Os seus pais eram duas pessoas muito cultas, amantes de livros, assim como ele. O pai inteligentissimo, mas uma pessoa frustrada por não ter alcançado, em termos profissionais, o desejado, e a sua mãe uma mulher bastante peculiar e interessante.
A familia é de facto o pilar que dá estrutura a este livro, o autor descreve, através de diversos episódios, alguns bastante emotivos e curiosos, outros muito engraçados, o carácter da sua mãe e do seu pai, assim como a forma como os três se relacionavam.

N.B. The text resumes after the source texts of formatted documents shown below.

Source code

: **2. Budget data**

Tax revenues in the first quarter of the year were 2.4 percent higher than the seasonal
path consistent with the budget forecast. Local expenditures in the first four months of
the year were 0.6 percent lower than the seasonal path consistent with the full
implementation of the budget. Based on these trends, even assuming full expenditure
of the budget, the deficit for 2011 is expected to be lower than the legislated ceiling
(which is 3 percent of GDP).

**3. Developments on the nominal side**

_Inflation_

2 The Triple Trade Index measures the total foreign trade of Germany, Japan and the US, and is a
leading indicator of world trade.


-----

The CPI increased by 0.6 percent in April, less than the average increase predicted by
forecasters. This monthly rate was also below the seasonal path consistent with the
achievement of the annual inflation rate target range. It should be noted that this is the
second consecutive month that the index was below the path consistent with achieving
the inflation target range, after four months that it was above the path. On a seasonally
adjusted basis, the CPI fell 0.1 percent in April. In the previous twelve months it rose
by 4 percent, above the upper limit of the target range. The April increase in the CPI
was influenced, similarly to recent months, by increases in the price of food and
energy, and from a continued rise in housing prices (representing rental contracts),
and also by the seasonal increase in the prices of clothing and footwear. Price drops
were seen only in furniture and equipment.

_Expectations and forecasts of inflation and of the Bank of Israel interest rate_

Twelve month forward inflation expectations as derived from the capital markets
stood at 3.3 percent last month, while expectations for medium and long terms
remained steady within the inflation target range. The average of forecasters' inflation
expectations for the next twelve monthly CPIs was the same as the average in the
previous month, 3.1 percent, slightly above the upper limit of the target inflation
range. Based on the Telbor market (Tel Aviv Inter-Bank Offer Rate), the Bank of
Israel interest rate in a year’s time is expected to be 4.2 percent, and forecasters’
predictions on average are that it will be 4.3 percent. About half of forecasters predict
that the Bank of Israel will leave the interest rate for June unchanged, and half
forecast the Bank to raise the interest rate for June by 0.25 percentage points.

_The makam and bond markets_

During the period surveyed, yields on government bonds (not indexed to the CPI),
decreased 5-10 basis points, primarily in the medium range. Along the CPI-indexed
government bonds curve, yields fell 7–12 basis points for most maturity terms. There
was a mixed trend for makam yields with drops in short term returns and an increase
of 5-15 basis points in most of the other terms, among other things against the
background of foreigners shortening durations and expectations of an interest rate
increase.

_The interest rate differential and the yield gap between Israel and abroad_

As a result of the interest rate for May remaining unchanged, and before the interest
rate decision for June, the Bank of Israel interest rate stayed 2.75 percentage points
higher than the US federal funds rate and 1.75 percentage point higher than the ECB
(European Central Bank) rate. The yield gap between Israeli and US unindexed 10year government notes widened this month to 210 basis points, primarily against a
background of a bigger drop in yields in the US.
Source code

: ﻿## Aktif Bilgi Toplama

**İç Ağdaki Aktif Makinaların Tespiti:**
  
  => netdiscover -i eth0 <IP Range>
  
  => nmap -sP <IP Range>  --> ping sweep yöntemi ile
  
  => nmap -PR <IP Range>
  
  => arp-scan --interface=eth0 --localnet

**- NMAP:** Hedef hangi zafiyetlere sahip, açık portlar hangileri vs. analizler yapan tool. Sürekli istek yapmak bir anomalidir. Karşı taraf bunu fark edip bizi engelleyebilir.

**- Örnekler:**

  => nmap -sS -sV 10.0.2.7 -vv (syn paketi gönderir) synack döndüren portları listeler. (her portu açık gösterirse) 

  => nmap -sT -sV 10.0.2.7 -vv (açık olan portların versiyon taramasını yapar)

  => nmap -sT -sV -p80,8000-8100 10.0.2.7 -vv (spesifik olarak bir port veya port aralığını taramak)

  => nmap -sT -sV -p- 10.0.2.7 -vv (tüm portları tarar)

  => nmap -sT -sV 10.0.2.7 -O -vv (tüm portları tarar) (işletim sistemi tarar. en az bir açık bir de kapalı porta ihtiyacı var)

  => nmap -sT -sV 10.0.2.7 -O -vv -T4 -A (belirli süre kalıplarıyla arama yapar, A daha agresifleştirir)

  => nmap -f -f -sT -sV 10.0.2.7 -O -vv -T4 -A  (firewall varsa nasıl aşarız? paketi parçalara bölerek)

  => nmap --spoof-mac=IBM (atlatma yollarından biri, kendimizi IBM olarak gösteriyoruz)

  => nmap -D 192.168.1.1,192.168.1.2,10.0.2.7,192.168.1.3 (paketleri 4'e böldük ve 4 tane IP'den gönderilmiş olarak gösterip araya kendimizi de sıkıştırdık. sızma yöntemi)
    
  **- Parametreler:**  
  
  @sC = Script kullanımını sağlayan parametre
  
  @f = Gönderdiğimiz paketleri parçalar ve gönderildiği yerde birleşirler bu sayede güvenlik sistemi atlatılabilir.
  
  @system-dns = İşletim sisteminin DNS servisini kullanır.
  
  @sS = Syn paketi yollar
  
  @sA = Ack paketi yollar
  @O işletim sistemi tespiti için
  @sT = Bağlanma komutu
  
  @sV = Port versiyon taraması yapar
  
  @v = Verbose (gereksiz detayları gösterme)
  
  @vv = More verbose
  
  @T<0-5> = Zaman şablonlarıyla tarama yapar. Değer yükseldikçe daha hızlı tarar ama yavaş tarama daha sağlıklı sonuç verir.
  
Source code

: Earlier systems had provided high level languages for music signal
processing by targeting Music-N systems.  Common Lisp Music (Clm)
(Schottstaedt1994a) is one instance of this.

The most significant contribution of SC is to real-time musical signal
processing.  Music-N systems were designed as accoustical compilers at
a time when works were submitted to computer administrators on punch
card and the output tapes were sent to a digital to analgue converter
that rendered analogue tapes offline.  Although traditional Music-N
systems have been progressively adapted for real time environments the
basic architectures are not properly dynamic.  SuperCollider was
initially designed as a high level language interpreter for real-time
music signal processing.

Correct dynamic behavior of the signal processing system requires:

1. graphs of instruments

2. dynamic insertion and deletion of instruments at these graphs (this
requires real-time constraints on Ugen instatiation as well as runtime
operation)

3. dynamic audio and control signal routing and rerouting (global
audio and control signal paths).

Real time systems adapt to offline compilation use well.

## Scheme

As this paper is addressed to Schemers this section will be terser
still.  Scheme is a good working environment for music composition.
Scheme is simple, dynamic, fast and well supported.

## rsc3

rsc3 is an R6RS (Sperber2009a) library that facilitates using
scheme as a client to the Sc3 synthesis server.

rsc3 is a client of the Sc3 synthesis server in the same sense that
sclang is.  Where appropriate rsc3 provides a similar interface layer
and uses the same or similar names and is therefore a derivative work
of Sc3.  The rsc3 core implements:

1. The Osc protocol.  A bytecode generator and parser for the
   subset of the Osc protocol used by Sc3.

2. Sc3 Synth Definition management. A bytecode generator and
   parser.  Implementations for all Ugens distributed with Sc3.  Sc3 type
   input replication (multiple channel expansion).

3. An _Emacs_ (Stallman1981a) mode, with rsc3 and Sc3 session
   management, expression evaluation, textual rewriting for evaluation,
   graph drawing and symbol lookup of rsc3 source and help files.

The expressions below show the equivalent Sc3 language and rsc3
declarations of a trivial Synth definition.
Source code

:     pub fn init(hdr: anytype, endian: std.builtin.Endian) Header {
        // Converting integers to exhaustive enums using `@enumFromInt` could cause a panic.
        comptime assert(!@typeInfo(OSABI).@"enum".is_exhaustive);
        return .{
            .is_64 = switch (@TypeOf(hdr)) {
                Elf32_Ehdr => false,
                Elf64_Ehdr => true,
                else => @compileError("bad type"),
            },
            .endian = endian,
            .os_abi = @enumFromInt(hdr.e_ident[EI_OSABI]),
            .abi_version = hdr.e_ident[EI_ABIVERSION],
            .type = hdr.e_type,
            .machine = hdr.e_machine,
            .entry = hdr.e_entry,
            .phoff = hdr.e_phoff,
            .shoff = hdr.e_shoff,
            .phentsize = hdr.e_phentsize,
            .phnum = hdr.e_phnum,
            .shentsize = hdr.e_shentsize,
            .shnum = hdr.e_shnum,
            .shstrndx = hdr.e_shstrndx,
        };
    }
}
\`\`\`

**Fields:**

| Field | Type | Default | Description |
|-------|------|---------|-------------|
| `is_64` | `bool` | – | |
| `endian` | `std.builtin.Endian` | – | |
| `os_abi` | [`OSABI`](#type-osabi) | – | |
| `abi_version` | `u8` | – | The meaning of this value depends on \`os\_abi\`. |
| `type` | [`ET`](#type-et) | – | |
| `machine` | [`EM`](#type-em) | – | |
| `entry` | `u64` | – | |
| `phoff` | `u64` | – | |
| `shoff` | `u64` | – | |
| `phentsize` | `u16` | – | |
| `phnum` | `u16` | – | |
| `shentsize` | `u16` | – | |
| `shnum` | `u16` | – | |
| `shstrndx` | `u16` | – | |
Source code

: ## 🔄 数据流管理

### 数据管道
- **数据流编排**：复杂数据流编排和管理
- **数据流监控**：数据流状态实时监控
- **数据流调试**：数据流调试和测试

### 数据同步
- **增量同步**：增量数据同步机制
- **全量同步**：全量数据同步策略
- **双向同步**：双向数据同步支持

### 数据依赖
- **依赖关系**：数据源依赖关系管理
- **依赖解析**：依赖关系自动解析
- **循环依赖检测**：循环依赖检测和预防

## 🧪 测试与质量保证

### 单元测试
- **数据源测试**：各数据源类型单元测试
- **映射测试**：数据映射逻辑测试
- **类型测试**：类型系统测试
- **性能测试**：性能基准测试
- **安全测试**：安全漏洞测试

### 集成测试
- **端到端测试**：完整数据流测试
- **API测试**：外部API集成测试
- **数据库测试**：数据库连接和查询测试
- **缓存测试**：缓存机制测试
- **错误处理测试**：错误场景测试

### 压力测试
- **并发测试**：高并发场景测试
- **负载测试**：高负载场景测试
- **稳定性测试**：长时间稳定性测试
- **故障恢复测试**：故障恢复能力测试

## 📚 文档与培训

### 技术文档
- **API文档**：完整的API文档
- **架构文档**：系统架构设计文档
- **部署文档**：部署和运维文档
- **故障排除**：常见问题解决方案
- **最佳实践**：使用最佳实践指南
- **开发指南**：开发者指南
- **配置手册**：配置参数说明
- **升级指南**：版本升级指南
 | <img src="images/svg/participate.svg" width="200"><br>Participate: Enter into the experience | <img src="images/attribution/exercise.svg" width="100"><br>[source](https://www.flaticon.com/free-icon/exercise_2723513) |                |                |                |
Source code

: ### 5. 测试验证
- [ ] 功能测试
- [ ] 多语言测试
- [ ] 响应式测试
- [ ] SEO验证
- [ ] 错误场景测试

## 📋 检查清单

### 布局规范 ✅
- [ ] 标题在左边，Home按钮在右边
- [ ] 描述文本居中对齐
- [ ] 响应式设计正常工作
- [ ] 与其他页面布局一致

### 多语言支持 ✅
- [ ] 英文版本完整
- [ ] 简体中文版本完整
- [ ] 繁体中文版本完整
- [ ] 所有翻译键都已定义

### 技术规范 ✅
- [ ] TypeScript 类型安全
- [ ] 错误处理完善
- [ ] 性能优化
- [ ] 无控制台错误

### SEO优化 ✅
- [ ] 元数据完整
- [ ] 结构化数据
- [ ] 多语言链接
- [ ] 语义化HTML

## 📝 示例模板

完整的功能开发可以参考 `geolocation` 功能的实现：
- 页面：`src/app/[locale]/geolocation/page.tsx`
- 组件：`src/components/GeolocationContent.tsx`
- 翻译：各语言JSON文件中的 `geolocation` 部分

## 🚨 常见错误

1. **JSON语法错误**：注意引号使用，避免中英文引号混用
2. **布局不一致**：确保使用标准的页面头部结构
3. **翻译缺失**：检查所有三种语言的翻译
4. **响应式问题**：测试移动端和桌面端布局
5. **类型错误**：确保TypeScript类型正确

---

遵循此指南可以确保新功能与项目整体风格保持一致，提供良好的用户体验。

A educação esmerada e a inteletualidade eram apanágio desta família.As histórias que a mãe lhe contava e como as contava são o resultado das suas essências: são conversas lindas, cúmplices e inspiradoras.
A morte da mãe, quando Amós tinha 12 anos, é um acontecimento que deixou marcas profundas na sua vida, porém, apesar de lhe ter causado angústia, revolta, raiva e mais tarde até mesmo culpa, nunca deixou de ser uma criança dócil e criativa, tornando-se, assim, um excelente escritor.
Após o suicídio da mãe, Amós queria mudar de vida e foi viver, com 15 anos, para um kibutz, onde conheceu a sua esposa e onde foi pai.
Um livro que só não atribuo as 5 estrelas, por ser demasiado extenso, pois há relatos que, na minha opinião, eram dispensáveis, não contribuindo em nada para o valor do livro.
De qualquer modo, não deixa de ser um livro muito tocante, com excelentes descrições.
É o livro da vida de Amós Oz enquanto criança, é quase um diário no qual estão presentes as suas vivências e impressões e no qual narra, também, as da sua familia, pais, tios, avós.